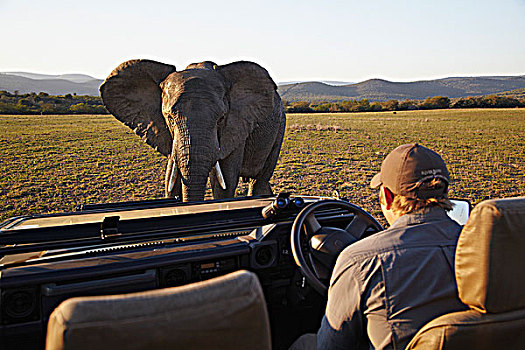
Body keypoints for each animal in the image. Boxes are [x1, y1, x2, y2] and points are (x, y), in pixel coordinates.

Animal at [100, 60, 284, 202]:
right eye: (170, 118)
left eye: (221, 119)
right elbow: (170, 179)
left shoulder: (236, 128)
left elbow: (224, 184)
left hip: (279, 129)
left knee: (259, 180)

++++++++++

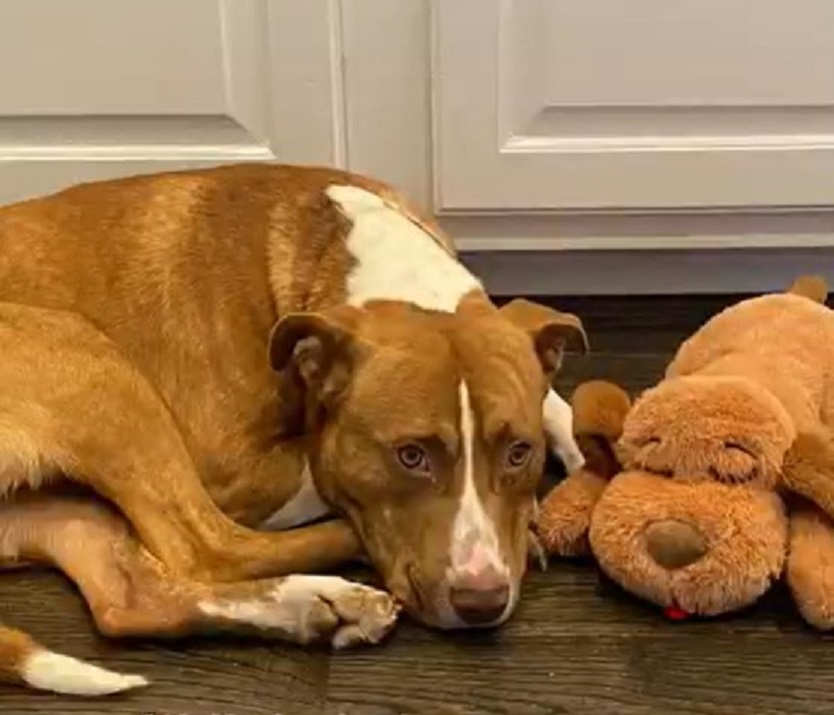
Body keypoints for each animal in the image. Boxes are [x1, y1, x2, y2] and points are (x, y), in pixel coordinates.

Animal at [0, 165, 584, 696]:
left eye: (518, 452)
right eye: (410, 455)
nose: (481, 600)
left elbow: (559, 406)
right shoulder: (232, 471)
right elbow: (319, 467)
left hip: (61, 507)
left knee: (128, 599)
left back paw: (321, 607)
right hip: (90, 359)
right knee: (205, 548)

++++++++++

#### [WHAT IS EXPECTED]
Take exactly the lines from the one containing "left elbow: (559, 406)" through the one containing "right knee: (205, 548)" in the data above, and output them with nothing added.

#### [ANSWER BOX]
left elbow: (559, 406)
right shoulder: (232, 471)
right elbow: (319, 467)
left hip: (61, 507)
left knee: (128, 599)
left back paw: (321, 607)
right hip: (90, 359)
right knee: (205, 548)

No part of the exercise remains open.